The dispute turns on a rule designed to stop politics being financed off-register: new MPs must declare current financial interests and certain benefits received in the 12 months before their election within a month of arriving in Parliament. The code also asks MPs to consider the giver’s possible motive and the intended use of the benefit—and to register it if there is doubt. Farage’s defence, as described by the BBC, is that the gift was personal and unconditional; critics say the timing does not erase the relationship once he takes a seat.
The inquiry lands on top of an earlier compliance problem. In January, Farage was found to have failed to register £384,000 in interests on time, but was allowed to correct the record through a rectification process without sanctions after the commissioner concluded the breach was inadvertent. That history matters because the system’s main penalty is reputational: it relies on MPs treating disclosure as routine, and on repeat lapses becoming politically costly. When enforcement is mostly a letter, a correction, and a promise to do better, parties have an incentive to use the watchdog as a weapon against rivals while assuming their own members can manage the consequences.
Separately, the Conservatives have raised the £5m gift with the Electoral Commission, and the BBC reports the commission is considering the information. The standards process can lead to outcomes ranging from an apology to suspension or expulsion, but it begins with a narrower question: whether the gift should have appeared in the register.
For now, the only confirmed change is procedural: Farage’s office is in contact with the commissioner, and the gift that was not listed is now the subject of a formal file.

Source information
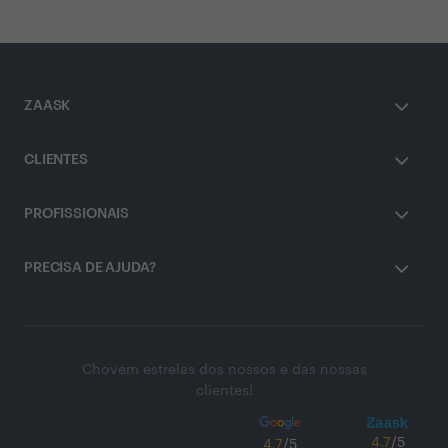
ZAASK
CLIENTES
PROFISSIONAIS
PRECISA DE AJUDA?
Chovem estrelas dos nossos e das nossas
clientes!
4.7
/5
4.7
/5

* * *

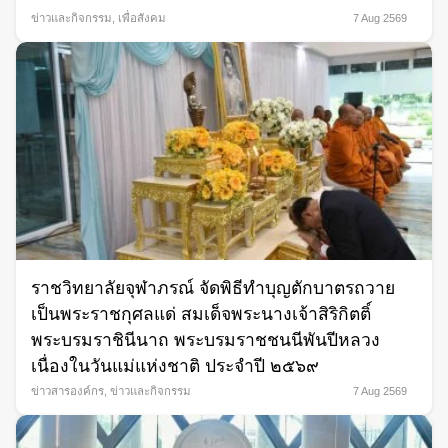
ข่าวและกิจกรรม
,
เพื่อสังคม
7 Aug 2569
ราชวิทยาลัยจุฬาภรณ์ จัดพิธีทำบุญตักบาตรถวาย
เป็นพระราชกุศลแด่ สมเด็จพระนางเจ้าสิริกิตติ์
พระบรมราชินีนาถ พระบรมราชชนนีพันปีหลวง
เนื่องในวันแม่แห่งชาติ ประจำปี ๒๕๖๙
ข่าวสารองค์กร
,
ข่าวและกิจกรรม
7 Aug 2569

Exercise tasks
[1] In the article on the Farage gift inquiry, how much in interests was Farage found in January to have failed to register on time?
[2] Extract everything from "Separately, the Conservatives" down to "a formal file." in the article on the Farage gift inquiry.
None of the entries are needed here.

Answers for this exercise
[1] £384,000.

[2]
Separately, the Conservatives have raised the £5m gift with the Electoral Commission, and the BBC reports the commission is considering the information. The standards process can lead to outcomes ranging from an apology to suspension or expulsion, but it begins with a narrower question: whether the gift should have appeared in the register.
For now, the only confirmed change is procedural: Farage’s office is in contact with the commissioner, and the gift that was not listed is now the subject of a formal file.